Out Of Oblivion was released on Magna Carta Records, but there's new label involvement this time around:
Ethan Brosh: "You know, I'm looking at a picture here of Carmine Appice - he's starting a new label, Rocket Records, and I'm just about to sign a contract with them and it looks like they're going to release the album."
I mentioned that I had been consulted by a friend close to Appice concerning the lineup for his new band with Joe Lynn Turner, Tony Franklin, and Jeff Watson earlier in the year - a band called, Legacy X:
Ethan Brosh: "Wow, no way! What a killer line up that is!
"I actually have talked to his partner. I haven't actually met with him, but just from seeing him and listening to his interviews, he sounds like a great guy. I'm very excited to finally release this record."

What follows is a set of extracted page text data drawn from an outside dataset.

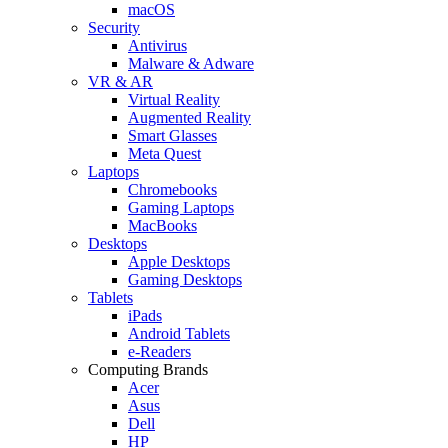
macOS
Security
Antivirus
Malware & Adware
VR & AR
Virtual Reality
Augmented Reality
Smart Glasses
Meta Quest
Laptops
Chromebooks
Gaming Laptops
MacBooks
Desktops
Apple Desktops
Gaming Desktops
Tablets
iPads
Android Tablets
e-Readers
Computing Brands
Acer
Asus
Dell
HP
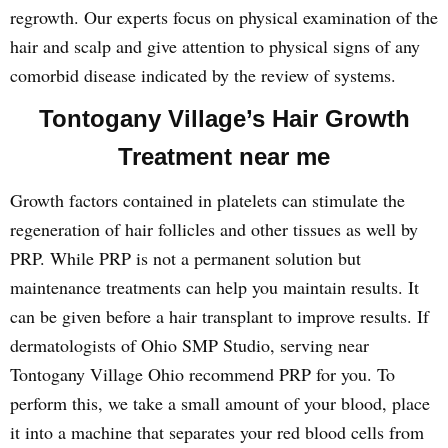
regrowth. Our experts focus on physical examination of the
hair and scalp and give attention to physical signs of any
comorbid disease indicated by the review of systems.
Tontogany Village’s Hair Growth
Treatment near me
Growth factors contained in platelets can stimulate the
regeneration of hair follicles and other tissues as well by
PRP. While PRP is not a permanent solution but
maintenance treatments can help you maintain results. It
can be given before a hair transplant to improve results. If
dermatologists of Ohio SMP Studio, serving near
Tontogany Village Ohio recommend PRP for you. To
perform this, we take a small amount of your blood, place
it into a machine that separates your red blood cells from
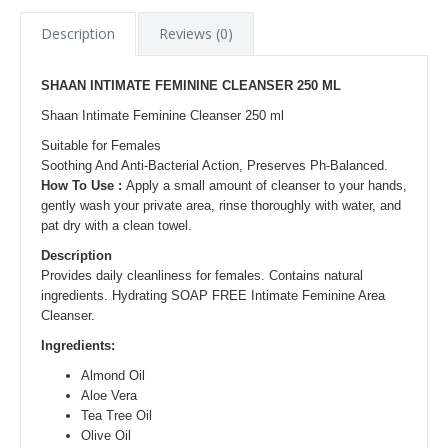
Description
Reviews (0)
SHAAN INTIMATE FEMININE CLEANSER 250 ML
Shaan Intimate Feminine Cleanser 250 ml
Suitable for Females
Soothing And Anti-Bacterial Action, Preserves Ph-Balanced.
How To Use :
Apply a small amount of cleanser to your hands,
gently wash your private area, rinse thoroughly with water, and
pat dry with a clean towel.
Description
Provides daily cleanliness for females. Contains natural
ingredients. Hydrating SOAP FREE Intimate Feminine Area
Cleanser.
Ingredients:
Almond Oil
Aloe Vera
Tea Tree Oil
Olive Oil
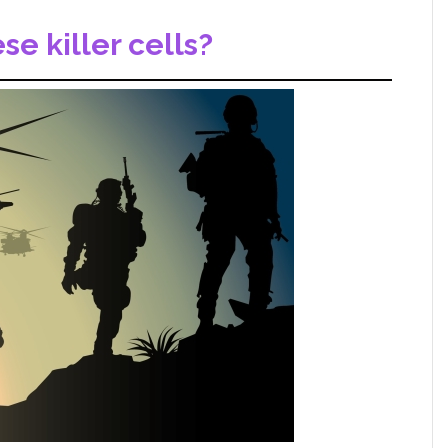
e killer cells?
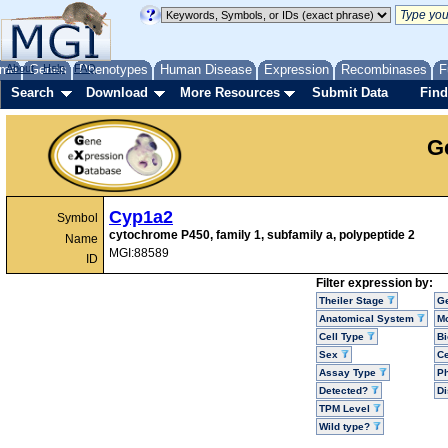
me
About
Genes
Help
FAQ
Phenotypes
Human Disease
Expression
Recombinases
F
Search
Download
More Resources
Submit Data
Find
G
Cyp1a2
Symbol
cytochrome P450, family 1, subfamily a, polypeptide 2
Name
MGI:88589
ID
Filter expression by:
Theiler Stage
G
Anatomical System
Mo
Cell Type
Bi
Sex
Ce
Assay Type
P
Detected?
D
TPM Level
Wild type?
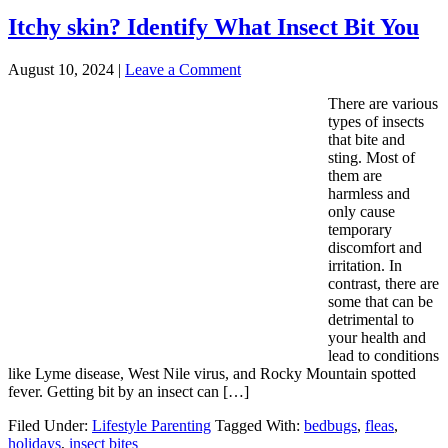
Itchy skin? Identify What Insect Bit You
August 10, 2024
|
Leave a Comment
There are various
types of insects
that bite and
sting. Most of
them are
harmless and
only cause
temporary
discomfort and
irritation. In
contrast, there are
some that can be
detrimental to
your health and
lead to conditions
like Lyme disease, West Nile virus, and Rocky Mountain spotted
fever. Getting bit by an insect can […]
Filed Under:
Lifestyle Parenting
Tagged With:
bedbugs
,
fleas
,
holidays
,
insect bites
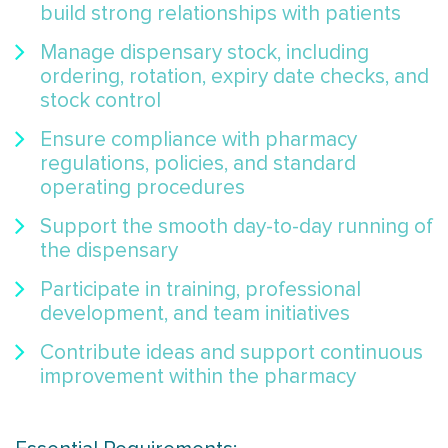
build strong relationships with patients
Manage dispensary stock, including
ordering, rotation, expiry date checks, and
stock control
Ensure compliance with pharmacy
regulations, policies, and standard
operating procedures
Support the smooth day-to-day running of
the dispensary
Participate in training, professional
development, and team initiatives
Contribute ideas and support continuous
improvement within the pharmacy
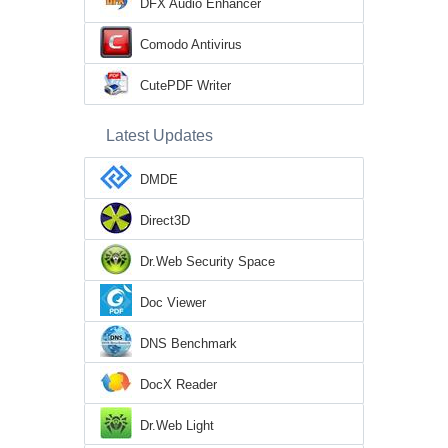
DFX Audio Enhancer
Comodo Antivirus
CutePDF Writer
Latest Updates
DMDE
Direct3D
Dr.Web Security Space
Doc Viewer
DNS Benchmark
DocX Reader
Dr.Web Light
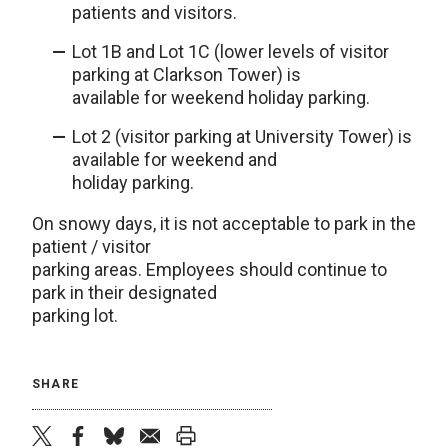
patients and visitors.
Lot 1B and Lot 1C (lower levels of visitor
parking at Clarkson Tower) is
available for weekend holiday parking.
Lot 2 (visitor parking at University Tower) is
available for weekend and
holiday parking.
On snowy days, it is not acceptable to park in the
patient / visitor
parking areas. Employees should continue to
park in their designated
parking lot.
SHARE
twitter
facebook
bluesky
email
print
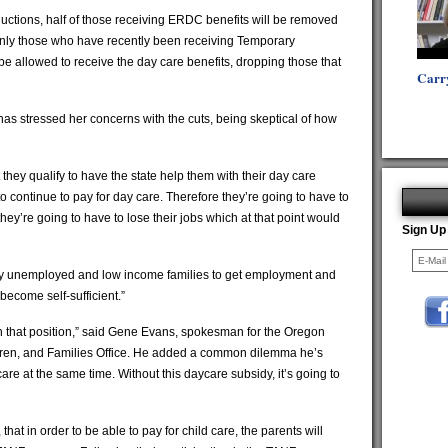
uctions, half of those receiving ERDC benefits will be removed
only those who have recently been receiving Temporary
be allowed to receive the day care benefits, dropping those that
Carr
as stressed her concerns with the cuts, being skeptical of how
hey qualify to have the state help them with their day care
to continue to pay for day care. Therefore they’re going to have to
ey’re going to have to lose their jobs which at that point would
Sign Up
ly unemployed and low income families to get employment and
 become self-sufficient.”
n that position,” said Gene Evans, spokesman for the Oregon
dren, and Families Office. He added a common dilemma he’s
are at the same time. Without this daycare subsidy, it’s going to
at in order to be able to pay for child care, the parents will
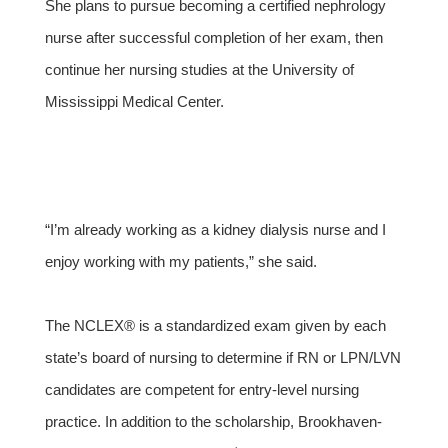
She plans to pursue becoming a certified nephrology
nurse after successful completion of her exam, then
continue her nursing studies at the University of
Mississippi Medical Center.
“I’m already working as a kidney dialysis nurse and I
enjoy working with my patients,” she said.
The NCLEX® is a standardized exam given by each
state’s board of nursing to determine if RN or LPN/LVN
candidates are competent for entry-level nursing
practice. In addition to the scholarship, Brookhaven-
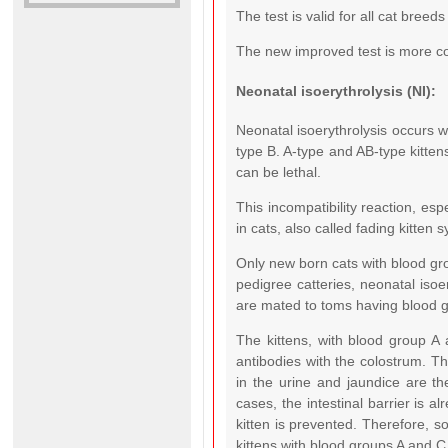
The test is valid for all cat breed
The new improved test is more co
Neonatal isoerythrolysis (NI):
Neonatal isoerythrolysis occurs 
type B. A-type and AB-type kitten
can be lethal.
This incompatibility reaction, esp
in cats, also called fading kitten 
Only new born cats with blood gr
pedigree catteries, neonatal isoe
are mated to toms having blood g
The kittens, with blood group A
antibodies with the colostrum. Th
in the urine and jaundice are the
cases, the intestinal barrier is a
kitten is prevented. Therefore, so
kittens with blood groups A and 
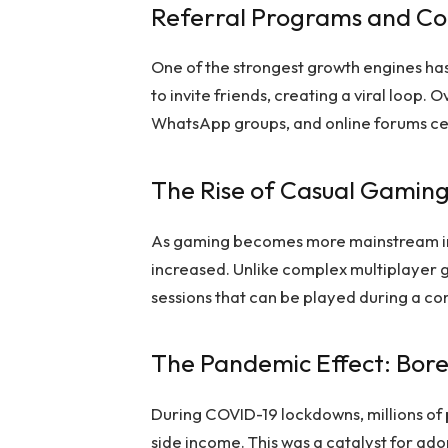
Referral Programs and Co
One of the strongest growth engines has
to invite friends, creating a viral loop. 
WhatsApp groups, and online forums cen
The Rise of Casual Gaming
As gaming becomes more mainstream in 
increased. Unlike complex multiplayer g
sessions that can be played during a co
The Pandemic Effect: Bor
During COVID-19 lockdowns, millions of
side income. This was a catalyst for ad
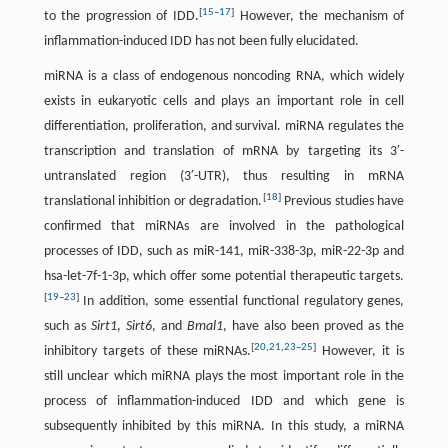
[
15
–
17
]
to the progression of IDD.
However, the mechanism of
inflammation-induced IDD has not been fully elucidated.
miRNA is a class of endogenous noncoding RNA, which widely
exists in eukaryotic cells and plays an important role in cell
differentiation, proliferation, and survival. miRNA regulates the
transcription and translation of mRNA by targeting its 3′-
untranslated region (3′-UTR), thus resulting in mRNA
[
18
]
translational inhibition or degradation.
Previous studies have
confirmed that miRNAs are involved in the pathological
processes of IDD, such as miR-141, miR-338-3p, miR-22-3p and
hsa-let-7f-1-3p, which offer some potential therapeutic targets.
[
19
–
23
]
In addition, some essential functional regulatory genes,
such as
Sirt1
,
Sirt6
, and
Bmal1
, have also been proved as the
[
20
,
21
,
23
–
25
]
inhibitory targets of these miRNAs.
However, it is
still unclear which miRNA plays the most important role in the
process of inflammation-induced IDD and which gene is
subsequently inhibited by this miRNA. In this study, a miRNA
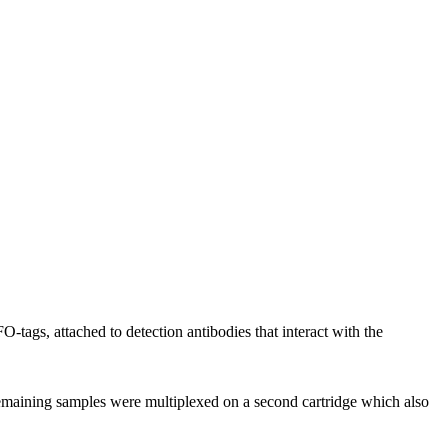
ags, attached to detection antibodies that interact with the
emaining samples were multiplexed on a second cartridge which also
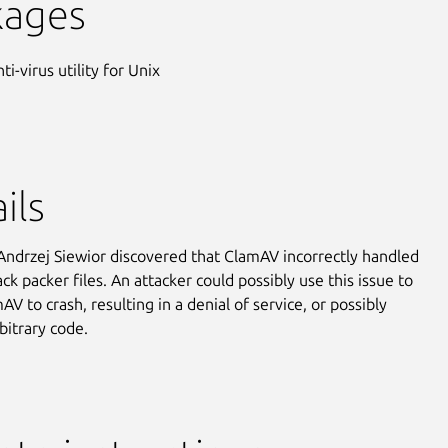
kages
ti-virus utility for Unix
ils
Andrzej Siewior discovered that ClamAV incorrectly handled
ck packer files. An attacker could possibly use this issue to
V to crash, resulting in a denial of service, or possibly
bitrary code.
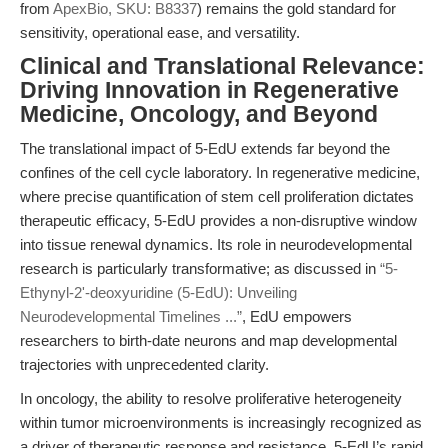
from
ApexBio, SKU: B8337
) remains the gold standard for
sensitivity, operational ease, and versatility.
Clinical and Translational Relevance:
Driving Innovation in Regenerative
Medicine, Oncology, and Beyond
The translational impact of 5-EdU extends far beyond the
confines of the cell cycle laboratory. In regenerative medicine,
where precise quantification of stem cell proliferation dictates
therapeutic efficacy, 5-EdU provides a non-disruptive window
into tissue renewal dynamics. Its role in neurodevelopmental
research is particularly transformative; as discussed in
“5-
Ethynyl-2'-deoxyuridine (5-EdU): Unveiling
Neurodevelopmental Timelines ...”
, EdU empowers
researchers to birth-date neurons and map developmental
trajectories with unprecedented clarity.
In oncology, the ability to resolve proliferative heterogeneity
within tumor microenvironments is increasingly recognized as
a driver of therapeutic response and resistance. 5-EdU’s rapid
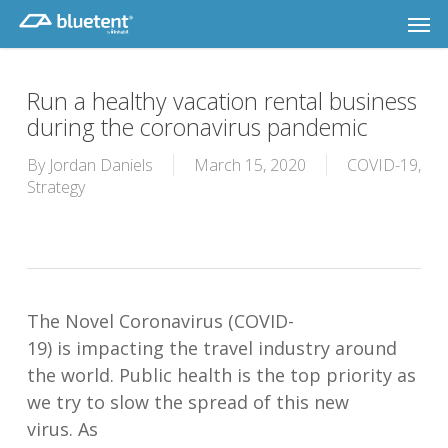
Skip
Men
to
main
content
Run a healthy vacation rental business
during the coronavirus pandemic
By
Jordan Daniels
March 15, 2020
COVID-19
,
Strategy
T
he
Novel
C
oronavirus
(COVID-
19)
is
impact
ing
the travel industry
around
the world.
Public health is
the top priority
as
we try to slow the spread of this new
virus
.
As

I wrapped things up by asking Brosh if he was looking to partner with some hot lead singer from one of his favorite '80s bands:
Ethan Brosh: "Not necessarily to work with a singer, but to be the guitar player in a band."I said that I thought that his writing is special enough for such a project, and that where many bands fell short was in the writing department when replacing original guitarists:
Ethan Brosh: "I appreciate you saying that.
"You know Ozzy... I think he should have never fired Jake E. Lee. Here Jake E. Lee is going to be on stage pretty soon and I'm excited about that. Jake should always have been with Ozzy, and Ozzy should take Jake back, but I think that if Jake's not playing there then I should play with Ozzy. Y'know?
"Who knows what's going to happen, but I think I could really pick it up where Jake left, and hopefully do it justice - those things are like a 1 in a million shot, but it doesn't have to be Ozzy. There are so many bands that I like. Of course, I don't want to take anyone's job. If something opens up, Whitesnake, Megadeth, who knows?"
Who knows, indeed. One thing I do know is that any band would do well to hire Ethan Brosh as their guitarist/writer. Either way, the kid's got a helluva future ahead of him.